The data beneath this task is to be duplicated exactly, in its entirety.

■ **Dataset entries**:
************

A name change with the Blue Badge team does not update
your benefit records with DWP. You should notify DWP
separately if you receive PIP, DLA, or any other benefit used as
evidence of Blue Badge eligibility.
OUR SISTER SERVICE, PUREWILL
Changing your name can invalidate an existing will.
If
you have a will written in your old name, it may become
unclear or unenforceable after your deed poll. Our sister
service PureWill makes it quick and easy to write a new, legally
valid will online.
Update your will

************

■ **Problem solution**:
A name change with the Blue Badge team does not update
your benefit records with DWP. You should notify DWP
separately if you receive PIP, DLA, or any other benefit used as
evidence of Blue Badge eligibility.
OUR SISTER SERVICE, PUREWILL
Changing your name can invalidate an existing will.
If
you have a will written in your old name, it may become
unclear or unenforceable after your deed poll. Our sister
service PureWill makes it quick and easy to write a new, legally
valid will online.
Update your will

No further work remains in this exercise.